Reverse side: Personal note postmarked Oklahoma City, July, 8, 1908.
Social media hasn’t helped us stay in touch with friends and acquaintances.
In 2010 I searched for members of my high school class and asked them to join a Facebook group started for our fortieth class reunion. Many joined, but the group is now pretty inactive. Mostly we fell out.
It takes work to maintain a relationship and with all the stuff we have to do just to keep up with society it doesn’t happen. We drift except for those closest to us. I’m coming to a place where that seems okay.
What we yearn for is doing new, interesting, or exciting things. It doesn’t matter if it is with people we’ve known for decades or with those we just met. The arc of our lives isn’t a fixed trajectory. Just because we walked to school with the same group of people during the 1960s, that doesn’t mean the bond was permanent. If I encounter such childhood friends — these days mostly at funerals — we reminisce a bit in the moment and that’s that. We’ve built new lives that diverged from our beginnings.

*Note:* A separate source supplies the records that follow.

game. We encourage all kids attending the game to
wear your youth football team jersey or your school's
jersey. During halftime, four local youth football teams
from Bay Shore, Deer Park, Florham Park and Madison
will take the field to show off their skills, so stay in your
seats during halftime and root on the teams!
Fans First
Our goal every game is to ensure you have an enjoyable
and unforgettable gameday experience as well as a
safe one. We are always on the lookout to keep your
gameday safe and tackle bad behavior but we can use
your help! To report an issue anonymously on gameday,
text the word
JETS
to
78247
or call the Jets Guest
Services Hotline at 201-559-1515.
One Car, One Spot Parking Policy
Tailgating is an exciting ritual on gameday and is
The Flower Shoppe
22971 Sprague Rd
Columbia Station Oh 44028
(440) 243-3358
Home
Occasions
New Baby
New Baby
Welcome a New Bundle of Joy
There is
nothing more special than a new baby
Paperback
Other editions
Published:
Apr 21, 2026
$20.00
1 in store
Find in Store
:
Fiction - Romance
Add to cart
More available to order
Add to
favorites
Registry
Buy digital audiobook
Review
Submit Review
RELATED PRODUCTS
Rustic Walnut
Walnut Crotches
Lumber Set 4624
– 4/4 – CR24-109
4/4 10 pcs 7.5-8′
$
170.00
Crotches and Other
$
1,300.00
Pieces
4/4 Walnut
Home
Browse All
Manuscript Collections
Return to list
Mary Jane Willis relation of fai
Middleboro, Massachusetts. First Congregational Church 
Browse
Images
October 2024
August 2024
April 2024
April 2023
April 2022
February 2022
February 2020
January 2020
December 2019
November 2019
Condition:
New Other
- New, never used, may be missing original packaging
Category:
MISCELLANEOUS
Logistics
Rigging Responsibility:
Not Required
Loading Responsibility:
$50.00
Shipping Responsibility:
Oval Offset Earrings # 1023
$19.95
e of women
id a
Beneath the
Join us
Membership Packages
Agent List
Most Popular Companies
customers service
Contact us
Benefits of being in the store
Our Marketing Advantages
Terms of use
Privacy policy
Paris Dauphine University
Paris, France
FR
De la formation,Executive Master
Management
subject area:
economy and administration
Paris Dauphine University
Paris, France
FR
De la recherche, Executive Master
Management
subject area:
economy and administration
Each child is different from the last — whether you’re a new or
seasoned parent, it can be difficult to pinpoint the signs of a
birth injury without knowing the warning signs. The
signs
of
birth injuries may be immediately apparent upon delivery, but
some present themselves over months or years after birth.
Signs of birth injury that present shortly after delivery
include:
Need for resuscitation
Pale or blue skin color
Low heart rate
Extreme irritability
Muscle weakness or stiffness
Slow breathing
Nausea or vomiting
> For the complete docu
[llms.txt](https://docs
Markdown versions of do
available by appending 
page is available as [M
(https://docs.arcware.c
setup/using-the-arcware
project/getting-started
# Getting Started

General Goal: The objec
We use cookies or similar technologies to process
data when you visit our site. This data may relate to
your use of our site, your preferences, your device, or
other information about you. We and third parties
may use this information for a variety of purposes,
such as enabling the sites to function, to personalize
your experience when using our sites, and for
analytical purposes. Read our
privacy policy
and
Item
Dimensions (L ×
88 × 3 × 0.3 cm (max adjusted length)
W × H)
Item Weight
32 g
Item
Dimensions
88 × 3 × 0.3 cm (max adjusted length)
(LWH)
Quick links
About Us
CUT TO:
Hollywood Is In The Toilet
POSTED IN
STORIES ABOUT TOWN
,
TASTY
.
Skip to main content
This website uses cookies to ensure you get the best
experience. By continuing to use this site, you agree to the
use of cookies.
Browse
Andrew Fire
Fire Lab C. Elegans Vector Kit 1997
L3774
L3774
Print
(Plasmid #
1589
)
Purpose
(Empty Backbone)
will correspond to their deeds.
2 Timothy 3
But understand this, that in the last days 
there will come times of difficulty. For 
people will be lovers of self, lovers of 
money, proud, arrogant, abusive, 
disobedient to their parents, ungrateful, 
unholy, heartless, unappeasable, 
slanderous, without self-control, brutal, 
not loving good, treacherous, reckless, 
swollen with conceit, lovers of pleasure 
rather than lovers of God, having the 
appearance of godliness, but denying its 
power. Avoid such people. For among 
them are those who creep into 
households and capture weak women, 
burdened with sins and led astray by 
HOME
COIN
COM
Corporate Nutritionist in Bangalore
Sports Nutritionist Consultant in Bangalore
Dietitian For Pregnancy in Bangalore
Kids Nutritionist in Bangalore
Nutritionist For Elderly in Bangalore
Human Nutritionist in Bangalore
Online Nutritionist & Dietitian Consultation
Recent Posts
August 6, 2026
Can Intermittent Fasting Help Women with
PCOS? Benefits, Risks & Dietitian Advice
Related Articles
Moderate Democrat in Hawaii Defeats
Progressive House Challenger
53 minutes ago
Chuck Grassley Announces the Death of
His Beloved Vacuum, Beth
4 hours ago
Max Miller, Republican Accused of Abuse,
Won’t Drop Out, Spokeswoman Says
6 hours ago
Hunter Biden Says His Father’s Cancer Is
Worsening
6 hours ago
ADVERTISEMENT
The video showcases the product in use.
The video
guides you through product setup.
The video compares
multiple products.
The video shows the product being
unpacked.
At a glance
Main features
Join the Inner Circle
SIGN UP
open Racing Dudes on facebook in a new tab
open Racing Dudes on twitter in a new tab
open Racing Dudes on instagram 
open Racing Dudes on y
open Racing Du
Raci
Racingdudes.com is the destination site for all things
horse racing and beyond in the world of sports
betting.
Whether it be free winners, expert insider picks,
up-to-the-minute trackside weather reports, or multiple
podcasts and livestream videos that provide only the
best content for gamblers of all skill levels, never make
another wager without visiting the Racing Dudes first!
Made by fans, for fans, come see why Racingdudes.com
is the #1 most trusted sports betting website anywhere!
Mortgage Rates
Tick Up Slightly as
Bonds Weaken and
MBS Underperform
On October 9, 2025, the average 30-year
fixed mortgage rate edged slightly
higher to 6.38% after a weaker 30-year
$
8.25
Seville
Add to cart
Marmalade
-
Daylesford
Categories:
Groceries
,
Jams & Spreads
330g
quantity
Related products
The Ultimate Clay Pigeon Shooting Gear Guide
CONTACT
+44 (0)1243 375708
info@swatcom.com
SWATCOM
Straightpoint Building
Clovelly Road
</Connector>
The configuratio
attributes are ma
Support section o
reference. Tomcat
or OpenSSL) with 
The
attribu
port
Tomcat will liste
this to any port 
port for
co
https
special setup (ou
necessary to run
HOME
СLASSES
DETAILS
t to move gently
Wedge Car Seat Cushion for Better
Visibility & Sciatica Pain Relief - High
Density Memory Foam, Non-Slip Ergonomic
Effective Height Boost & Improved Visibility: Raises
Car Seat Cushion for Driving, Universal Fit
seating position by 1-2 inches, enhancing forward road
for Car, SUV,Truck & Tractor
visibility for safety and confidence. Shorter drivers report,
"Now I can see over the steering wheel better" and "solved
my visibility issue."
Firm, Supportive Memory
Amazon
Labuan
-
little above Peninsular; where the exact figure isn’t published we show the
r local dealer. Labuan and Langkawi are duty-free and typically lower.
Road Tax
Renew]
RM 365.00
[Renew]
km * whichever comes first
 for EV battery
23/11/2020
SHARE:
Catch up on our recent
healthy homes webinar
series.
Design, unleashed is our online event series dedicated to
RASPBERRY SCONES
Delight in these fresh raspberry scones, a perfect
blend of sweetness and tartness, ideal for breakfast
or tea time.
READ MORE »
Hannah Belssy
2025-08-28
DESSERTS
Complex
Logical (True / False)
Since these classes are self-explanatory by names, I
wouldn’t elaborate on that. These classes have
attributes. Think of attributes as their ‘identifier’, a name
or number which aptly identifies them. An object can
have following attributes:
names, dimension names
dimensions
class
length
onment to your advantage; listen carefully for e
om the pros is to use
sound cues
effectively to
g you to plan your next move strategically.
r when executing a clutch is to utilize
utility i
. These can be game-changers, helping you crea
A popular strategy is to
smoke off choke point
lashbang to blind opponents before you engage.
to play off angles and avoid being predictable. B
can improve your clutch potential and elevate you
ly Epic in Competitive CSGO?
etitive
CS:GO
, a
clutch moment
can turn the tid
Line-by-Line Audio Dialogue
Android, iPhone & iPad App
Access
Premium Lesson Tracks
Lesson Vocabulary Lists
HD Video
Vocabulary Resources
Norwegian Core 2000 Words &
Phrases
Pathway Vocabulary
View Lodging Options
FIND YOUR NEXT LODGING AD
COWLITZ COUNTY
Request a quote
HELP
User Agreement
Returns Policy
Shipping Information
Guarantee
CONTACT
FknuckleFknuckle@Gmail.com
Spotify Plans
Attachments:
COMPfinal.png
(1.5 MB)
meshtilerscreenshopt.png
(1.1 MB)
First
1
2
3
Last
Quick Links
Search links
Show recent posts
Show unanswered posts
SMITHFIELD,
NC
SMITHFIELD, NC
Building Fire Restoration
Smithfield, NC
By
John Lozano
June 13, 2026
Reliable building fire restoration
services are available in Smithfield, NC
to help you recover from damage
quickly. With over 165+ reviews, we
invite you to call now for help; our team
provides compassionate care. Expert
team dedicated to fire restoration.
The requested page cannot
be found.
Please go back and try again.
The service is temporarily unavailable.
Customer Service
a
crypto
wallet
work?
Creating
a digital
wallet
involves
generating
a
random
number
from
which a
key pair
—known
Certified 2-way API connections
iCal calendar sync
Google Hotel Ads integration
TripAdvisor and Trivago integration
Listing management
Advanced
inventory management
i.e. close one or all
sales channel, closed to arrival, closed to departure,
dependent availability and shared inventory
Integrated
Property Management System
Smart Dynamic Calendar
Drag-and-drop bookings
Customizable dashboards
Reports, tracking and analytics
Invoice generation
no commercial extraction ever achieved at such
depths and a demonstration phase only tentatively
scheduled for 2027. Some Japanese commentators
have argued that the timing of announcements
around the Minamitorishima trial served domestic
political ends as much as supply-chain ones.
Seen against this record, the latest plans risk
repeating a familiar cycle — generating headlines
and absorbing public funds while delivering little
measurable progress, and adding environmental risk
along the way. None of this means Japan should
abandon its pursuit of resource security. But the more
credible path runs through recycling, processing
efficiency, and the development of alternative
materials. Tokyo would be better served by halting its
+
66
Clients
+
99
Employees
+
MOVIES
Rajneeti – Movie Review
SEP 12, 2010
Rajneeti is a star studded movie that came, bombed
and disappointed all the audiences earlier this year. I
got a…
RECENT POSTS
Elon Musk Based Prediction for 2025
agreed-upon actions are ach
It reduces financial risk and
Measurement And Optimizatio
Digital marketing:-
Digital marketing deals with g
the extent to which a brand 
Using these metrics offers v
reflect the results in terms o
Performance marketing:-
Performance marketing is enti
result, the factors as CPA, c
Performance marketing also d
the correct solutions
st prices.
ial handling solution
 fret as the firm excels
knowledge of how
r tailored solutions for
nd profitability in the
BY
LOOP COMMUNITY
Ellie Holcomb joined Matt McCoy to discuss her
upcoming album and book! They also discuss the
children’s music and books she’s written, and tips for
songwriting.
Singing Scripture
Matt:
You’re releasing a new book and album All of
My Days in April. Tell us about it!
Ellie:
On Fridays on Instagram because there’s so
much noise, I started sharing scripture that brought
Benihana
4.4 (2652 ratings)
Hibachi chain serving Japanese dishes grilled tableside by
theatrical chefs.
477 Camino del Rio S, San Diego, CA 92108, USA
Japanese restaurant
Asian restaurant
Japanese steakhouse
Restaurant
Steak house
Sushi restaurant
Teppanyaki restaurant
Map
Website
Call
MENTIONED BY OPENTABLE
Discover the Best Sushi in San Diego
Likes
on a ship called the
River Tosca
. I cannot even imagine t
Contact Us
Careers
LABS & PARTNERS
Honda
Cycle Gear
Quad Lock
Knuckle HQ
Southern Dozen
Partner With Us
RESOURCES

I favor writing letters to friends and family. Not too much, though. There is an unspoken obligation to write one back and I don’t want to hang that on people I care about. Yet I write a letter from time to time.
This postcard reminded me there are a few people with whom I’d like to re-establish contact. Not that many, though. I have to ask why we fell out in the first place. Sometimes we’ll never know.